▶ **WHAT IS NEEDED**
Return the lines of every record below unchanged, copying each one character for character in its original order.
Start of DATA SUPPLIED
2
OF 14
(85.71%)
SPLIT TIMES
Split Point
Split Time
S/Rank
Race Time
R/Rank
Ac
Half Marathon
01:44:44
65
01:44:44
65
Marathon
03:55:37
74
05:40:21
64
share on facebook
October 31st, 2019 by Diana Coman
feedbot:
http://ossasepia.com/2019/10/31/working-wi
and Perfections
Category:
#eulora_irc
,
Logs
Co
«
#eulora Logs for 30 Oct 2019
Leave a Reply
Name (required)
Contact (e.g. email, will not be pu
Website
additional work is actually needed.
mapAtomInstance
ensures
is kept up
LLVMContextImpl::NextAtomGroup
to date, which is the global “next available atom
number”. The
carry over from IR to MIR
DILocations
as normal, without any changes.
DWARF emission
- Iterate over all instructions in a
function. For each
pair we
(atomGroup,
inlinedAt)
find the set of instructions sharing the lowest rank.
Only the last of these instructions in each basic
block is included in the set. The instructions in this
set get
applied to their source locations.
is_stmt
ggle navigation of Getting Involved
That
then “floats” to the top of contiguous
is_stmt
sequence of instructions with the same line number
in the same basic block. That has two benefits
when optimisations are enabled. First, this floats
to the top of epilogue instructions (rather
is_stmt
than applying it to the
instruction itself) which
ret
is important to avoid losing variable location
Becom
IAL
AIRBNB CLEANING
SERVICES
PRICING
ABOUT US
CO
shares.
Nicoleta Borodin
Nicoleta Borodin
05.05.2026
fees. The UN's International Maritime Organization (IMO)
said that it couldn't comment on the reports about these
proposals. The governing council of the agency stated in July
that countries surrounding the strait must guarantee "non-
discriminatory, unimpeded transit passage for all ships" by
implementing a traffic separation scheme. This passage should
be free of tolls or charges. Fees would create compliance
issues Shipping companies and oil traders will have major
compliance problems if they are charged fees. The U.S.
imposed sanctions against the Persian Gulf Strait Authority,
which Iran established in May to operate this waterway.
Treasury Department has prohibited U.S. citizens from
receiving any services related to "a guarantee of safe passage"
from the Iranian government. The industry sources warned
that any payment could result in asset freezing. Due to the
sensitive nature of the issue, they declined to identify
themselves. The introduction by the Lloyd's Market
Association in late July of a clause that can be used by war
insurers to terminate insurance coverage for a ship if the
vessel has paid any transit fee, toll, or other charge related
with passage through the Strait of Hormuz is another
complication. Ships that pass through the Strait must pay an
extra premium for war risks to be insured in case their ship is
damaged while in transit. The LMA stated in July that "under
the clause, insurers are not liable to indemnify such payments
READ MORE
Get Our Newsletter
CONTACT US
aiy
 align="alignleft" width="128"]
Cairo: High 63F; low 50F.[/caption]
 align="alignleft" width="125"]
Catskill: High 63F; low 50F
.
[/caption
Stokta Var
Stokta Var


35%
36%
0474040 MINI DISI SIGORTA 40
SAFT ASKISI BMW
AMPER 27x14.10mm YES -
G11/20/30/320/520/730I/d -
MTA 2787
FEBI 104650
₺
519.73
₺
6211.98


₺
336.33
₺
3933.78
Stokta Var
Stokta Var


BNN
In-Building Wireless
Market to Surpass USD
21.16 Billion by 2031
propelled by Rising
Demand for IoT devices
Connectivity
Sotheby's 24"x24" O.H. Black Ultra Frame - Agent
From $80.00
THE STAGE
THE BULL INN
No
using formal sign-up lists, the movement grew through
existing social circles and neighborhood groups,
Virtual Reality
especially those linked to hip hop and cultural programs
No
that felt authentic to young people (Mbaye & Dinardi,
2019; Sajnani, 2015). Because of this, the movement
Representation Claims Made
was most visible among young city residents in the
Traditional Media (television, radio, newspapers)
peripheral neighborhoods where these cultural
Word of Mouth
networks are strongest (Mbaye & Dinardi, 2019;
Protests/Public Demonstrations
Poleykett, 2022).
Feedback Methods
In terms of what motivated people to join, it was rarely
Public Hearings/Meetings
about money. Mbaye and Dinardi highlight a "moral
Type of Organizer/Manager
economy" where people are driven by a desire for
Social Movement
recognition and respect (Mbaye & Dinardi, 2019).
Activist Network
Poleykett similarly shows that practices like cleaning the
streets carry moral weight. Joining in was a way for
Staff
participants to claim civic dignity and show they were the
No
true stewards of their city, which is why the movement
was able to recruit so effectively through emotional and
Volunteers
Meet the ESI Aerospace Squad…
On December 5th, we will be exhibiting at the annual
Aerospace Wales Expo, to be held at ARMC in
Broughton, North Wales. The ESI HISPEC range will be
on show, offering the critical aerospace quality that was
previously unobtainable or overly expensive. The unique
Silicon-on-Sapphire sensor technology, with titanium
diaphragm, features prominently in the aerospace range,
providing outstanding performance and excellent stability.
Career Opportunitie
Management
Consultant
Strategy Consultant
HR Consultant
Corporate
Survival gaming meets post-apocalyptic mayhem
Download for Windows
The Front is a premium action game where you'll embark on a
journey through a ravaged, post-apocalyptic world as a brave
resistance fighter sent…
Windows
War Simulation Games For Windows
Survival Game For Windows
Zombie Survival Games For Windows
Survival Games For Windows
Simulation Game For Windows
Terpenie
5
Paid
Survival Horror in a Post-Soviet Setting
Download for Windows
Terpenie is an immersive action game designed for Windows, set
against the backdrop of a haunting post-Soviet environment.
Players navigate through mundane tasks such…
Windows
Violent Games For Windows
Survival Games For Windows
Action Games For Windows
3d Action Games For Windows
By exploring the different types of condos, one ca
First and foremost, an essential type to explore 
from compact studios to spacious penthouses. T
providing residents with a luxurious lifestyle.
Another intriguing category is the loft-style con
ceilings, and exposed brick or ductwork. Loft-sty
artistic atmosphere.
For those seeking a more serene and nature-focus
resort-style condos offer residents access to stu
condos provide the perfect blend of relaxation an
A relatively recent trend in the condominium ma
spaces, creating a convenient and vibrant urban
End of DATA SUPPLIED
▶ **YOUR RESPONSE**
2
OF 14
(85.71%)
SPLIT TIMES
Split Point
Split Time
S/Rank
Race Time
R/Rank
Ac
Half Marathon
01:44:44
65
01:44:44
65
Marathon
03:55:37
74
05:40:21
64
share on facebook
October 31st, 2019 by Diana Coman
feedbot:
http://ossasepia.com/2019/10/31/working-wi
and Perfections
Category:
#eulora_irc
,
Logs
Co
«
#eulora Logs for 30 Oct 2019
Leave a Reply
Name (required)
Contact (e.g. email, will not be pu
Website
additional work is actually needed.
mapAtomInstance
ensures
is kept up
LLVMContextImpl::NextAtomGroup
to date, which is the global “next available atom
number”. The
carry over from IR to MIR
DILocations
as normal, without any changes.
DWARF emission
- Iterate over all instructions in a
function. For each
pair we
(atomGroup,
inlinedAt)
find the set of instructions sharing the lowest rank.
Only the last of these instructions in each basic
block is included in the set. The instructions in this
set get
applied to their source locations.
is_stmt
ggle navigation of Getting Involved
That
then “floats” to the top of contiguous
is_stmt
sequence of instructions with the same line number
in the same basic block. That has two benefits
when optimisations are enabled. First, this floats
to the top of epilogue instructions (rather
is_stmt
than applying it to the
instruction itself) which
ret
is important to avoid losing variable location
Becom
IAL
AIRBNB CLEANING
SERVICES
PRICING
ABOUT US
CO
shares.
Nicoleta Borodin
Nicoleta Borodin
05.05.2026
fees. The UN's International Maritime Organization (IMO)
said that it couldn't comment on the reports about these
proposals. The governing council of the agency stated in July
that countries surrounding the strait must guarantee "non-
discriminatory, unimpeded transit passage for all ships" by
implementing a traffic separation scheme. This passage should
be free of tolls or charges. Fees would create compliance
issues Shipping companies and oil traders will have major
compliance problems if they are charged fees. The U.S.
imposed sanctions against the Persian Gulf Strait Authority,
which Iran established in May to operate this waterway.
Treasury Department has prohibited U.S. citizens from
receiving any services related to "a guarantee of safe passage"
from the Iranian government. The industry sources warned
that any payment could result in asset freezing. Due to the
sensitive nature of the issue, they declined to identify
themselves. The introduction by the Lloyd's Market
Association in late July of a clause that can be used by war
insurers to terminate insurance coverage for a ship if the
vessel has paid any transit fee, toll, or other charge related
with passage through the Strait of Hormuz is another
complication. Ships that pass through the Strait must pay an
extra premium for war risks to be insured in case their ship is
damaged while in transit. The LMA stated in July that "under
the clause, insurers are not liable to indemnify such payments
READ MORE
Get Our Newsletter
CONTACT US
aiy
 align="alignleft" width="128"]
Cairo: High 63F; low 50F.[/caption]
 align="alignleft" width="125"]
Catskill: High 63F; low 50F
.
[/caption
Stokta Var
Stokta Var


35%
36%
0474040 MINI DISI SIGORTA 40
SAFT ASKISI BMW
AMPER 27x14.10mm YES -
G11/20/30/320/520/730I/d -
MTA 2787
FEBI 104650
₺
519.73
₺
6211.98


₺
336.33
₺
3933.78
Stokta Var
Stokta Var


BNN
In-Building Wireless
Market to Surpass USD
21.16 Billion by 2031
propelled by Rising
Demand for IoT devices
Connectivity
Sotheby's 24"x24" O.H. Black Ultra Frame - Agent
From $80.00
THE STAGE
THE BULL INN
No
using formal sign-up lists, the movement grew through
existing social circles and neighborhood groups,
Virtual Reality
especially those linked to hip hop and cultural programs
No
that felt authentic to young people (Mbaye & Dinardi,
2019; Sajnani, 2015). Because of this, the movement
Representation Claims Made
was most visible among young city residents in the
Traditional Media (television, radio, newspapers)
peripheral neighborhoods where these cultural
Word of Mouth
networks are strongest (Mbaye & Dinardi, 2019;
Protests/Public Demonstrations
Poleykett, 2022).
Feedback Methods
In terms of what motivated people to join, it was rarely
Public Hearings/Meetings
about money. Mbaye and Dinardi highlight a "moral
Type of Organizer/Manager
economy" where people are driven by a desire for
Social Movement
recognition and respect (Mbaye & Dinardi, 2019).
Activist Network
Poleykett similarly shows that practices like cleaning the
streets carry moral weight. Joining in was a way for
Staff
participants to claim civic dignity and show they were the
No
true stewards of their city, which is why the movement
was able to recruit so effectively through emotional and
Volunteers
Meet the ESI Aerospace Squad…
On December 5th, we will be exhibiting at the annual
Aerospace Wales Expo, to be held at ARMC in
Broughton, North Wales. The ESI HISPEC range will be
on show, offering the critical aerospace quality that was
previously unobtainable or overly expensive. The unique
Silicon-on-Sapphire sensor technology, with titanium
diaphragm, features prominently in the aerospace range,
providing outstanding performance and excellent stability.
Career Opportunitie
Management
Consultant
Strategy Consultant
HR Consultant
Corporate
Survival gaming meets post-apocalyptic mayhem
Download for Windows
The Front is a premium action game where you'll embark on a
journey through a ravaged, post-apocalyptic world as a brave
resistance fighter sent…
Windows
War Simulation Games For Windows
Survival Game For Windows
Zombie Survival Games For Windows
Survival Games For Windows
Simulation Game For Windows
Terpenie
5
Paid
Survival Horror in a Post-Soviet Setting
Download for Windows
Terpenie is an immersive action game designed for Windows, set
against the backdrop of a haunting post-Soviet environment.
Players navigate through mundane tasks such…
Windows
Violent Games For Windows
Survival Games For Windows
Action Games For Windows
3d Action Games For Windows
By exploring the different types of condos, one ca
First and foremost, an essential type to explore 
from compact studios to spacious penthouses. T
providing residents with a luxurious lifestyle.
Another intriguing category is the loft-style con
ceilings, and exposed brick or ductwork. Loft-sty
artistic atmosphere.
For those seeking a more serene and nature-focus
resort-style condos offer residents access to stu
condos provide the perfect blend of relaxation an
A relatively recent trend in the condominium ma
spaces, creating a convenient and vibrant urban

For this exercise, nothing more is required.